According to the U.S. Census Bureau, 14% of homes in Richmond do not have a personal computer, and 27% of homes do not have broadband internet access. Low-income elders are most likely to fall into these groups.

Community computer labs in apartment complexes, libraries and other community access centers have closed or may not offer an appropriately confidential space for a telehealth visit.

But the good old-fashioned telephone, Zanjani said, is the most commonly available form of connecting technology. And it’s important, when working with at-risk populations, to use the tools that people have available.

“Health care needs to be inclusive — to ensure everyone has access to the support they need,” Zanjani said.

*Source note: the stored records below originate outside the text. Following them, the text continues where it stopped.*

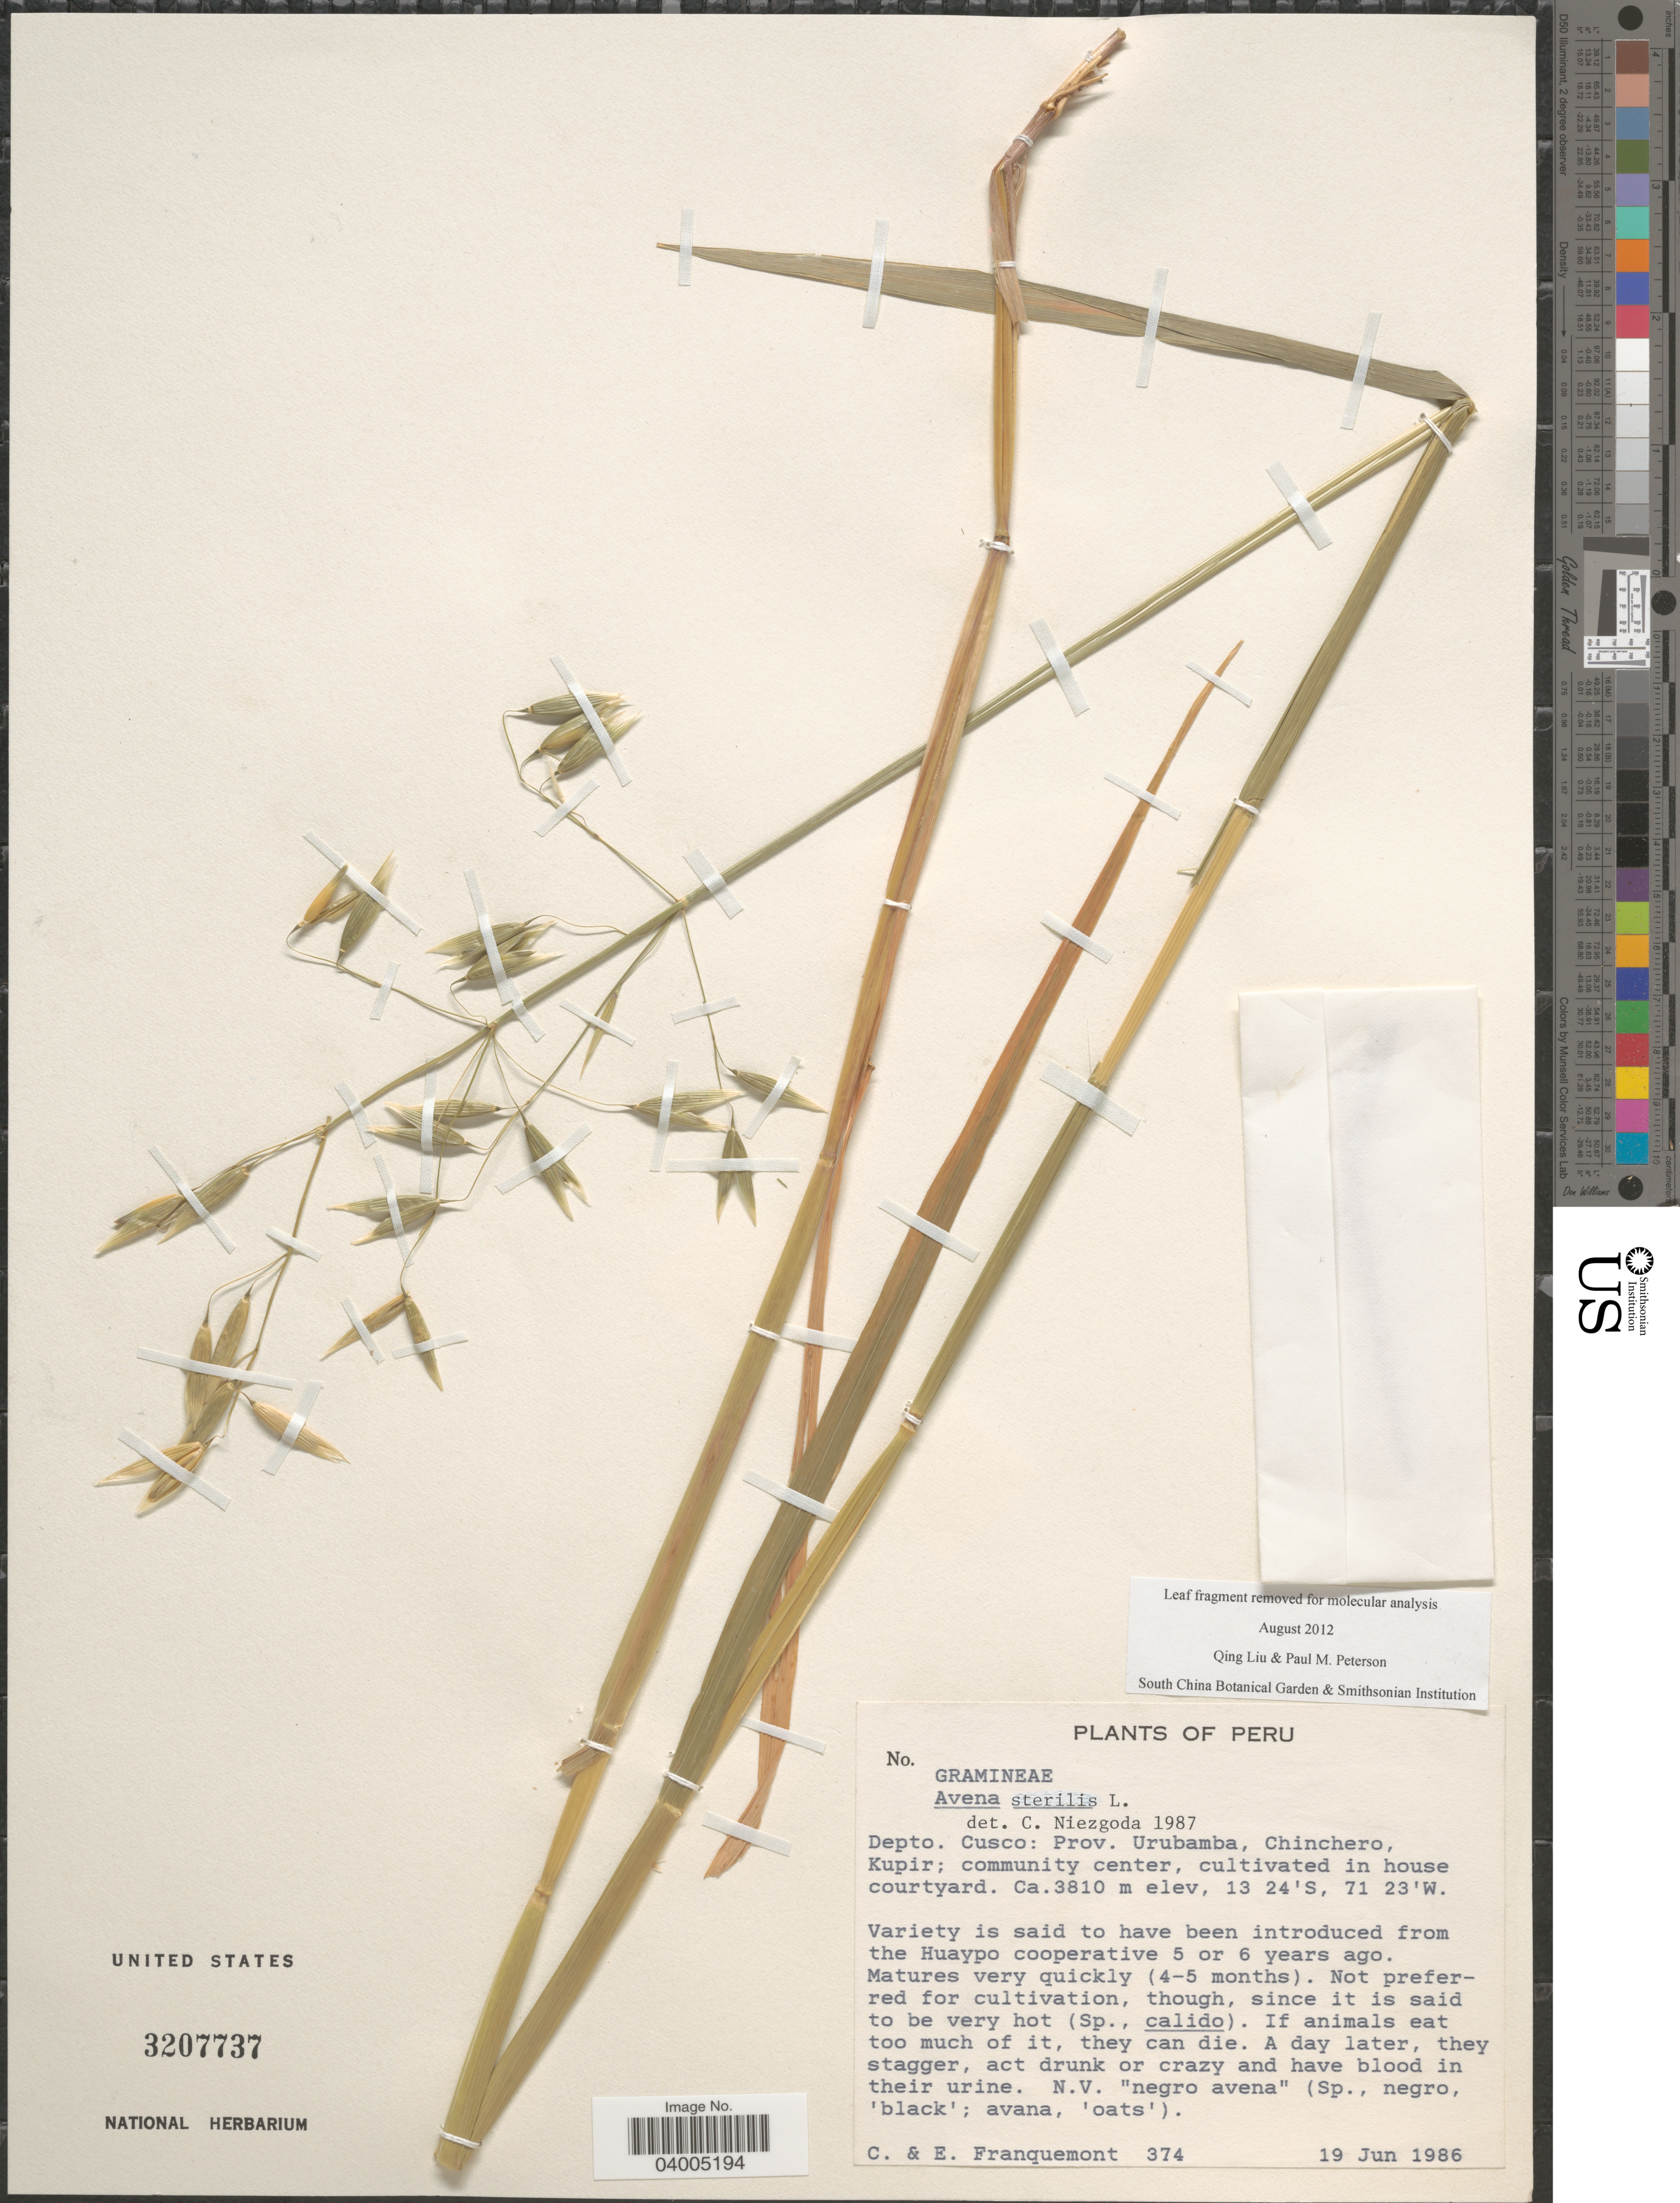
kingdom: Plantae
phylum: Tracheophyta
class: Liliopsida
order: Poales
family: Poaceae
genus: Avena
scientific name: Avena sterilis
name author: L.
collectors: C. Franquemont & E. Franquemont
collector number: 374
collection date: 1986-06-19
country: Peru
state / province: Cusco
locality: Depto. Cusco: Prov. Urubamba, Chinchero, Kupir; community center, cultivated in house courtyard.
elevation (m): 3810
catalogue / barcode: US 3207737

The findings from her study will support and promote no-contact telephonic health coaching as a means to reduce health risk, stress and social isolation. Zanjani hopes health coaching over the phone will be a useful tool in the emergency preparedness toolbox, a toolbox that multiple VCU researchers have worked to expand in the past year.

“Even with the vaccine, COVID-19 is unlikely to ever be eradicated,” Zanjani said. “And the frequency and intensity of pandemics is expected to continue to increase in the coming century. We need to be prepared to support our more vulnerable populations.”

Telehealth is here to stay. But there are gaps in knowledge and questions about it that can and should be studied so that healthcare providers have guidance and best practices to follow.

Psychological support for young patients and their families

Fear, anxiety, stress, irritability — many people felt these emotions last year.

“The pandemic has been physically and psychologically challenging for many people,” said Jennifer Rohan, Ph.D., assistant professor of pediatrics at the VCU School of Medicine. “Especially for young people, adolescents and young adults already struggling with their health.”

Psychological support can help.

Rohan, who is also the director of psychosocial clinical care and research for the Division of Hematology and Oncology at Children’s Hospital of Richmond at VCU, designed a study to offer that support remotely to children who have chronic illnesses such as cancer and blood diseases — and their siblings and caregivers.

Regular, sustained psychological support is crucial to the success of the intervention, and digital platforms like video conferencing can reduce barriers to access, such as unreliable transportation and scheduling. Many patients prefer the flexibility, comfort and privacy of their own homes when talking to a psychologist.

“Patients and families often report difficulties with attending on-site psychological treatment due to having multiple commitments,” Rohan said. “And that limits the clinical effectiveness of psychological interventions.”

The pandemic has heightened the challenge of on-site psychology visits, especially for those with chronic illnesses. Patients, who are often immunocompromised, and their families may avoid medical visits deemed noncritical.

Past research has shown that patients’ attendance improves with telehealth options. Cancellations and no-shows are significantly reduced. And psychologists have found that telehealth services are just as effective, if not more effective, as in-office treatment.

But there’s a gap in research on telehealth with pediatric and adult chronic illness populations. Rohan hopes her project will help determine what specific psychological treatments can be delivered to larger numbers of patients with the greatest positive impact on health outcomes.

Rohan reports that the project is going well.

“Overall, patients and families are coping as well as could be expected during a life full of uncertainties,” she said. “Patients and families have found strategies to maintain their quality of life, including socially distanced peer socialization activities, more time spent in nature, enhanced quality time with family, and more opportunities for virtual connections.”

Telehealth, Rohan said, is about possibilities — ones that go beyond the pandemic. Tailored, preventative interventions that take patients’ needs and challenges into consideration will ultimately improve their health.